Repeating a phrase he accepts as racist, over and over, to clips of Hitler, jews and for some reason Buddha (IIRC, it's been a while), is clearly anti-semitic in context. Clearly it's not threatening on the scale of possibility of people using the same phrase and actions in a different context. Just a feeble joke, but accepted as anti-semitic by Meecham in court nonetheless. Still, he's not on trial for how funny he is or isn't either.
This is all 99.9% pointless discussion. None of this section is relevant as it's mitigation that the defendant chose not to use. Were he not a complete moron he would have most likely been reasonably acquitted for freedom of expression.]
He was offered an out by the judge in the context of the legal system. Then ignored it.
Reading the full judgement warmed my heart and restored a little faith in British justice.
OK, he's a moron as well as a convicted criminal, and clearly shown to be a perjurer. End of. I wonder what happened to the thousands he crowdsourced for his defence, but no-defence-offered really.
Is that the judgment? If so, when you say "He had a defence. He chose not to use it, despite the judge explicitly encouraging him to", are you referring to this part?
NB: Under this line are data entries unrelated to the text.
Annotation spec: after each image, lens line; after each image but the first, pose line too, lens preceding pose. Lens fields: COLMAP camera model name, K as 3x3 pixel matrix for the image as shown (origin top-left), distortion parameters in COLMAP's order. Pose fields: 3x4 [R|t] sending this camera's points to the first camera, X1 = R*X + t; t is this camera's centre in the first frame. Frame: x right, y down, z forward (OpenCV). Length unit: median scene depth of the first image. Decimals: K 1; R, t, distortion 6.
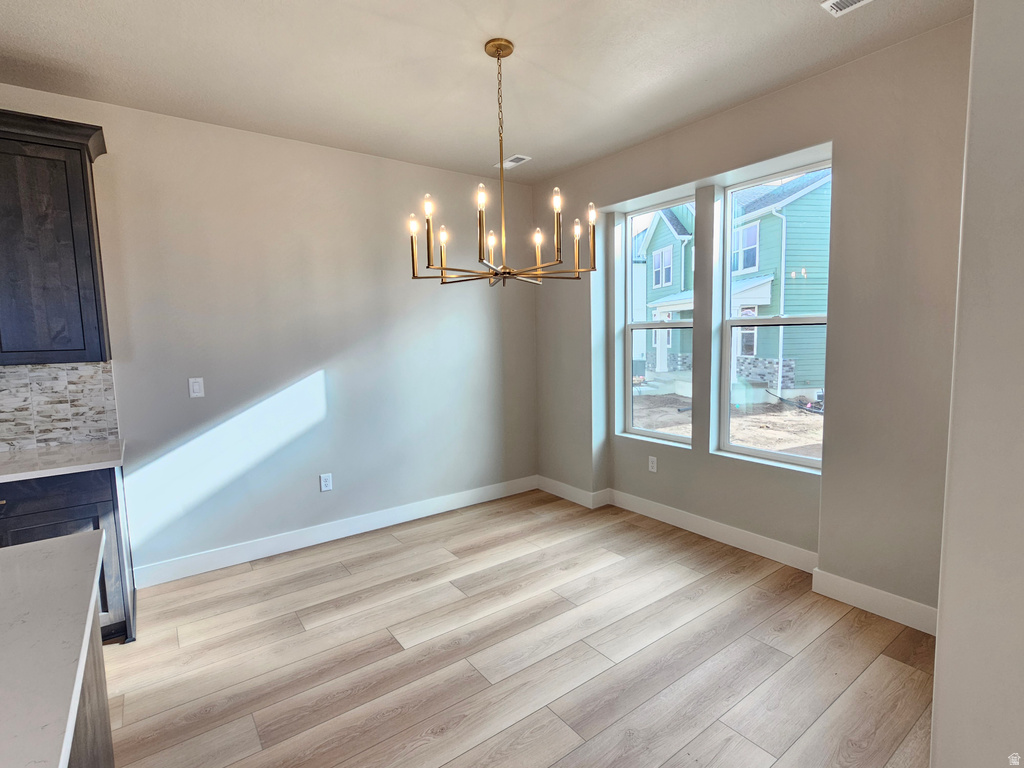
lens RADIAL K [[504.0, 0, 517.1], [0, 504.0, 384.8], [0, 0, 1]] dist [-0.004992, 0.001185]
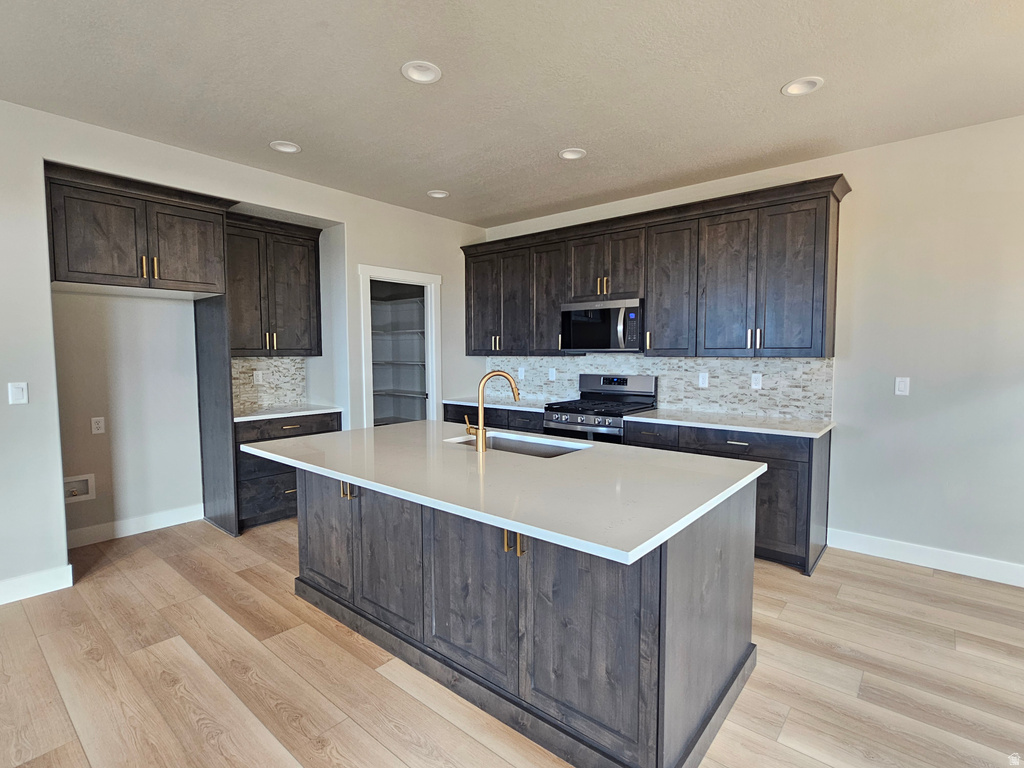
lens RADIAL K [[504.0, 0, 530.1], [0, 504.0, 385.1], [0, 0, 1]] dist [-0.004992, 0.001185]
pose [[0.245113, 0.085026, -0.965759, 0.230659], [-0.099624, 0.993082, 0.062147, 0.017408], [0.964362, 0.080980, 0.251888, -0.038302]]
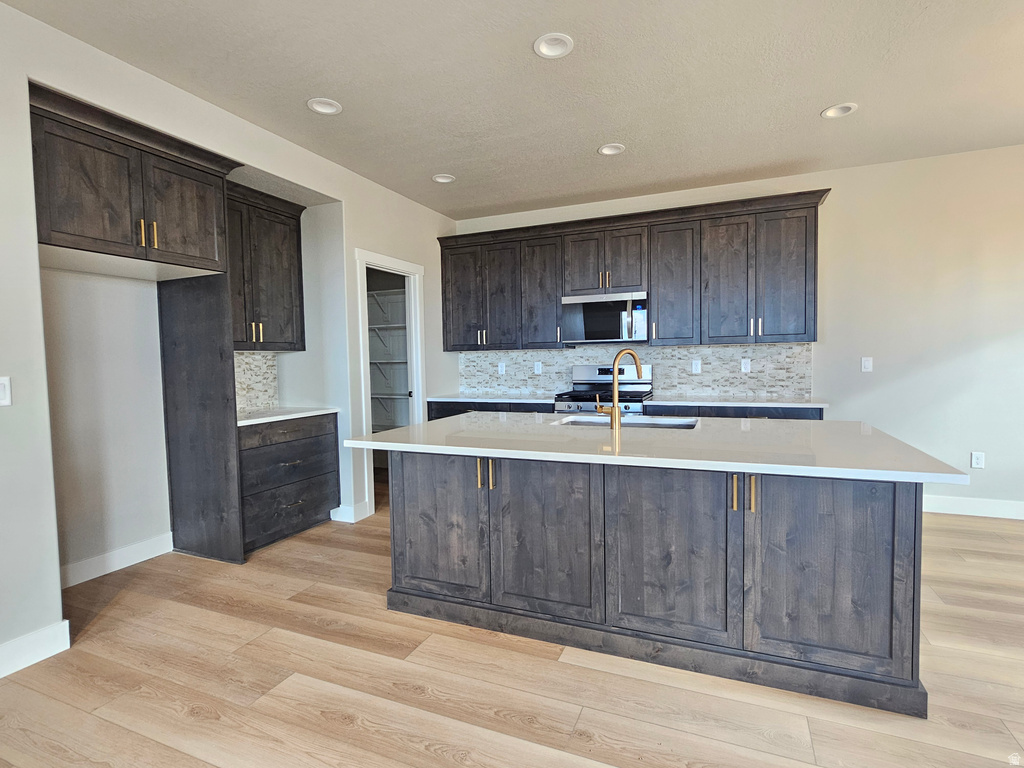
lens RADIAL K [[504.0, 0, 532.0], [0, 504.0, 384.0], [0, 0, 1]] dist [-0.004992, 0.001185]
pose [[0.519926, 0.055454, -0.852410, 0.038291], [-0.077087, 0.996865, 0.017832, 0.114925], [0.850726, 0.056438, 0.522570, -0.496511]]
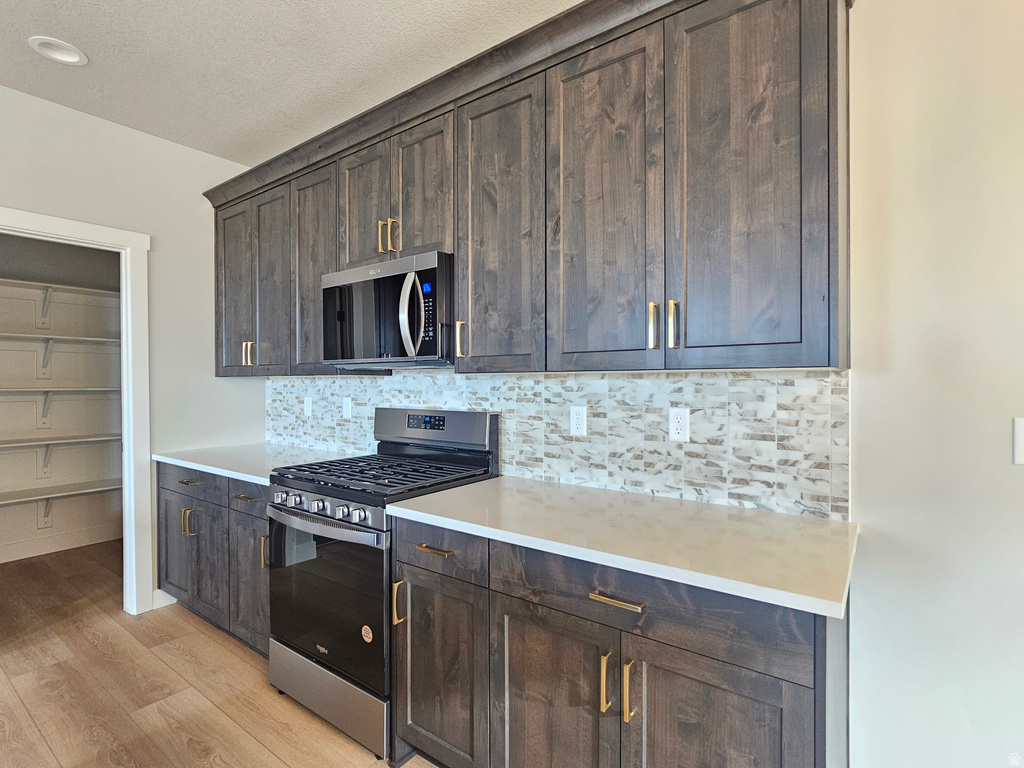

> I should note that although I invited both legal representatives to make legal submissions during the trial about the law on freedom of expression, that was done only to a very limited extent. In the absence of focused submissions on that topic by either the Crown or the defence, all I can say is that, while that right is very important, in all modern democratic countries the law necessarily places some limits on that right.
That's the one. I'd forgotten the Crown hadn't bothered either. The judge was trying to encourage an exploration of freedom of expression. Had the defendant bothered, he would likely have had very reasonable chance of acquittal or trivial fine in place of the £800. That the Youtube and "private joke for his girlfriend" aspects of his defence were shown up as lies probably didn't help his case. :)
The next paragraph is relevant to the context, as he makes clear that in the absence of those explorations, the conviction rests solely on the narrow fact of whether the law was breached or not. i.e. without any mitigation taken into account:
“This trial, unusual though some aspects have been, was therefore concerned, ultimately, only with the narrow fact-based question of whether the Crown has proved beyond reasonable doubt that your using a public communications network on one day to post the video onto your video channel, constituted an offence contrary to section 127(1)(a) of the Communications Act 2003. I found it proved on the evidence that it was. My finding establishes only your guilt of this offence. It establishes nothing else and sets no precedent.